Harrick Plasma → Applications → Alter Surface Chemisty →
Graphene, a single atomic layer of carbon with a hexagonal crystal structure, has been heavily investigated in the past decade for its many unique material properties. With its high electrical and thermal conductivity, near optical transparency, and high mechanical strength, graphene is considered a very promising 2D material for a broad range of applications, including energy storage, optical displays and sensors [1,2].
One challenge of working with graphene is the ability to process the material without compromising its structural integrity. With maximum applied powers of 10’s watts, our plasma cleaners are designed to affect surfaces only on an atomic level and are well-suited for treating graphene. In a series of application notes, we explore the multiple ways researchers have applied plasma treatment to tune the material properties of graphene.
By using nitrogen (N2) gas, plasma can be applied to incorporate N atoms into the graphene structure and, in turn, modify its electronic properties. Nitrogen is considered an ideal element for doping carbon materials because of its similar atomic size and favorable electron configuration to form strong covalent bonds with carbon . The following papers describe applying N2 plasma to create N-doped graphene with semiconducting characteristics.
Wang et al. studied the modification of the intrinsic properties of graphene to enhance its performance in electrocatalysis and biosensing applications. By controlling the plasma exposure time, they produced N-doped graphene with varying dopant concentrations. Based on TEM imaging, a schematic was proposed where N-doped graphene maintained a planar, 2D structure, even after plasma treatment. The authors suggested that N atoms substitute into the graphene lattice with the presence of periodic defects. This induced a change in the electronic band structure and opened the energy bandgap to create semiconducting graphene.

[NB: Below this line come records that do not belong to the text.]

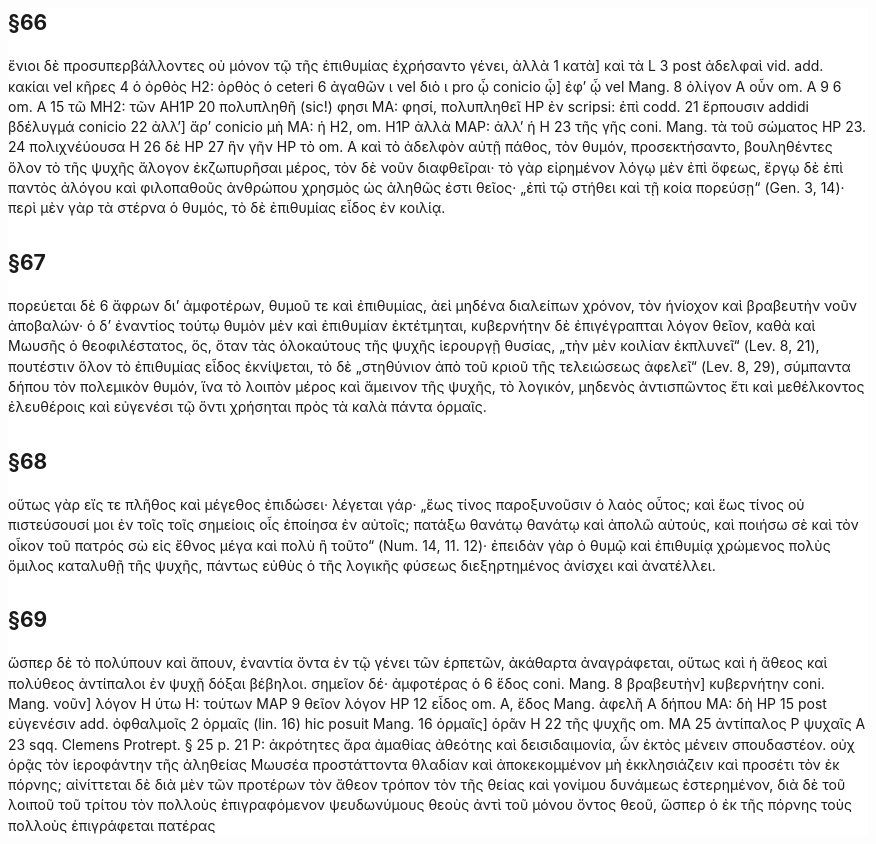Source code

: ## §66  

<p>ἔνιοι
δὲ προσυπερβάλλοντες οὐ μόνον τῷ τῆς ἐπιθυμίας ἐχρήσαντο γένει, ἀλλὰ <lb n="30"/>
<note type="footnote">1 κατὰ] καὶ τὰ L 3 post ἀδελφαὶ vid. add. κακίαι vel κῆρες 4 ὁ ὀρθὸς H2:
ὀρθὸς ὁ ceteri 6 ἀγαθῶν ι vel διὸ ι pro ᾦ conicio ᾦ] ἐφ’ ᾧ vel
Mang. 8 ὀλίγον Α οὖν om. Α 9 6 om. Α 15 τῶ MH2:
τῶν AH1P 20 πολυπληθῆ (sic!) φησι MA: φησί, πολυπληθεῖ HP ἐν scripsi:
ἐπὶ codd. 21 ἕρπουσιν addidi βδέλυγμά conicio 22 ἀλλ’] ἄρ’ conicio
μὴ MA: ἡ H2, om. H1P ἀλλὰ MAP: ἀλλ’ ἡ H 23 τῆς γῆς coni. Mang. τὰ τοῦ
σώματος HP 23. 24 πολιχνέύουσα H 26 δὲ HP 27 ἣν γῆν HP
τὸ om. A</note>

<pb n="281"/>
καὶ τὸ ἀδελφὸν αὐτῇ πάθος, τὸν θυμόν, προσεκτήσαντο, βουληθέντες
ὅλον τὸ τῆς ψυχῆς ἄλογον ἐκζωπυρῆσαι μέρος, τὸν δὲ νοῦν διαφθεῖραι·
τὸ γὰρ εἰρημένον λόγῳ μὲν ἐπὶ ὄφεως, ἔργῳ δὲ ἐπὶ παντὸς ἀλόγου καὶ
φιλοπαθοῦς ἀνθρώπου χρησμὸς ὡς ἀληθῶς ἐστι θεῖος· „ἐπὶ τῷ στήθει
<lb n="5"/> καὶ τῇ κοία πορεύσῃ“ (Gen. 3, 14)· περὶ μὲν γὰρ τὰ στέρνα ὁ θυμός,
τὸ δὲ ἐπιθυμίας εἶδος ἐν κοιλίᾳ.</p>  

## §67  

<p>πορεύεται δὲ 6 ἄφρων δι’ ἀμφοτέρων, θυμοῦ τε καὶ ἐπιθυμίας, ἀεὶ μηδένα διαλείπων χρόνον, τὸν ἡνίοχον καὶ
βραβευτὴν νοῦν ἀποβαλών· ὁ δ’ ἐναντίος τούτῳ θυμὸν μὲν καὶ ἐπιθυμίαν
ἐκτέτμηται, κυβερνήτην δὲ ἐπιγέγραπται λόγον θεῖον, καθὰ καὶ
<lb n="10"/> Μωυσῆς ὁ θεοφιλέστατος, ὅς, ὅταν τὰς ὁλοκαύτους τῆς ψυχῆς ἱερουργῇ
θυσίας, „τὴν μὲν κοιλίαν ἐκπλυνεῖ“ (Lev. 8, 21), πουτέστιν ὅλον τὸ
ἐπιθυμίας εἶδος ἐκνίψεται, τὸ δὲ „στηθύνιον ἀπὸ τοῦ κριοῦ τῆς τελειώσεως
ἀφελεῖ“ (Lev. 8, 29), σύμπαντα δήπου τὸν πολεμικὸν θυμόν, ἵνα
τὸ λοιπὸν μέρος καὶ ἄμεινον τῆς ψυχῆς, τὸ λογικόν, μηδενὸς ἀντισπῶντος
<lb n="15"/> ἔτι καὶ μεθέλκοντος ἐλευθέροις καὶ εὐγενέσι τῷ ὄντι χρήσηται πρὸς τὰ
καλὰ πάντα ὁρμαῖς.</p>  

## §68  

<p>οὕτως γὰρ εἴς τε πλῆθος καὶ μέγεθος ἐπιδώσει· λέγεται γάρ· „ἕως τίνος παροξυνοῦσιν ὁ λαὸς οὗτος; καὶ ἕως τίνος οὐ
πιστεύσουσί μοι ἐν τοῖς τοῖς σημείοις οἷς ἐποίησα ἐν αὐτοῖς; πατάξω
θανάτῳ θανάτῳ καὶ ἀπολῶ αὐτούς, καὶ ποιήσω σὲ καὶ τὸν οἶκον τοῦ
<lb n="20"/> πατρός σὼ εἰς ἔθνος μέγα καὶ πολὺ ἢ τοῦτο“ (Num. 14, 11. 12)·
ἐπειδὰν γὰρ ὁ θυμῷ καὶ ἐπιθυμίᾳ χρώμενος πολὺς ὅμιλος καταλυθῇ
τῆς ψυχῆς, πάντως εὐθὺς ὁ τῆς λογικῆς φύσεως διεξηρτημένος ἀνίσχει
καὶ ἀνατέλλει.</p>  

## §69  

<p>ὥσπερ δὲ τὸ πολύπουν καὶ ἄπουν, ἐναντία ὄντα ἐν τῷ  γένει τῶν ἑρπετῶν, ἀκάθαρτα  <milestone unit="altpage2" n="p. 447 M."/> ἀναγράφεται, οὕτως καὶ ἡ ἄθεος καὶ
<lb n="25"/> πολύθεος ἀντίπαλοι ἐν ψυχῇ δόξαι βέβηλοι. σημεῖον δέ· ἀμφοτέρας ὁ
<note type="footnote">6 ἕδος coni. Mang. 8 βραβευτὴν] κυβερνήτην coni. Mang. νοῦν] λόγον Η
ύτω H: τούτων MAP 9 θεῖον λόγον HP 12 εἶδος om. Α, ἕδος Mang.
<lb n="13"/> ἀφελῆ Α δήπου MA: δὴ HP 15 post εὐγενέσιν add. ὀφθαλμοῖς 2
ὁρμαῖς (lin. 16) hic posuit Mang. 16 ὁρμαῖς] ὁρᾶν H 22 τῆς ψυχῆς om. MA
25 ἀντίπαλος P ψυχαῖς Α</note>
<note type="footnote">23 sqq. Clemens Protrept. § 25 p. 21 P: ἀκρότητες ἄρα ἀμαθίας ἀθεότης καὶ δεισιδαιμονία,
ὧν ἐκτὸς μένειν σπουδαστέον. οὐχ ὁρᾷς τὸν ἱεροφάντην τῆς ἀληθείας Μωυσέα
προστάττοντα θλαδίαν καὶ ἀποκεκομμένον μὴ ἐκκλησιάζειν καὶ προσέτι τὸν ἐκ πόρνης; αἰνίττεται
δὲ διὰ μὲν τῶν προτέρων τὸν ἄθεον τρόπον τὸν τῆς θείας καὶ γονίμου δυνάμεως
ἐστερημένον, διὰ δὲ τοῦ λοιποῦ τοῦ τρίτου τὸν πολλοὺς ἐπιγραφόμενον ψευδωνύμους θεοὺς
ἀντὶ τοῦ μόνου ὄντος θεοῦ, ὥσπερ ὁ ἐκ τῆς πόρνης τοὺς πολλοὺς ἐπιγράφεται πατέρας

The chemically-modified graphene was further assessed through electrochemical measurements and fabrication of biosensor devices with the graphene as the electrode material. Wang et al. found that N-doped graphene displayed good electrocatalytic activity for reduction of H2O2 and high selectivity and sensitivity for glucose biosensing. However, extended plasma exposures (>40 min) led to diminished electocatalytic activity, indicating destruction of the graphene layer.
Yanilmaz et al. investigated optimal plasma conditions to produce N-doped graphene for potential electronic and optical applications. Optimal process conditions were required to bind N to plasma-generated defects (step edges) without formation of excessive defects that can dismantle the planar structure of graphene. Prolonged plasma treatment (>30 min) and higher power destroyed the lattice structure and etched graphene without doping. Effective doping was attained with 15 min plasma treatment at Medium RF power, where the resulting N-doped graphene was homogeneous across a 20 μm x 20 μm area. Experimental results and theoretical calculations suggested that periodic adsorption of N atoms occurs on top of the C atoms rather than through N substitution within the graphene lattice.
- Wang Y, Shao Y, Matson D, Li J and Lin Y. “Nitrogen-Doped Graphene and Its Application in Electrochemical Biosensing”. ACS Nano 2010 4(4): 1790-1798.
- Yanilmaz A, Tomak A, Akbali B, Bacaksiz C, Ozceri E, Ari O, Senger RT, Selamet Y and Zareie HM. “Nitrogen doping for facile and effective modification of graphene surfaces”. RSC Adv. 2017 7: 28383-28392.
Supplemental References (Do not report using Harrick Plasma instruments)
 Allen MJ, Tung VC and Kaner RB. “Honeycomb Carbon: A Review of Graphene”. Chem. Rev. 2010 110(1): 132-145.
 Choi W, Lahiri I, Seelaboyina R and Kang YS. “Synthesis of Graphene and Its Applications: A Review”. Crit. Rev. Solid State 2010 35(1): 52-71.
 Wang H, Maiyalagan T and Wang X. “Review on Recent Progress in Nitrogen-Doped Graphene: Synthesis, Characterization, and Its Potential Applications”. ACS Catal. 2012 2: 781-794.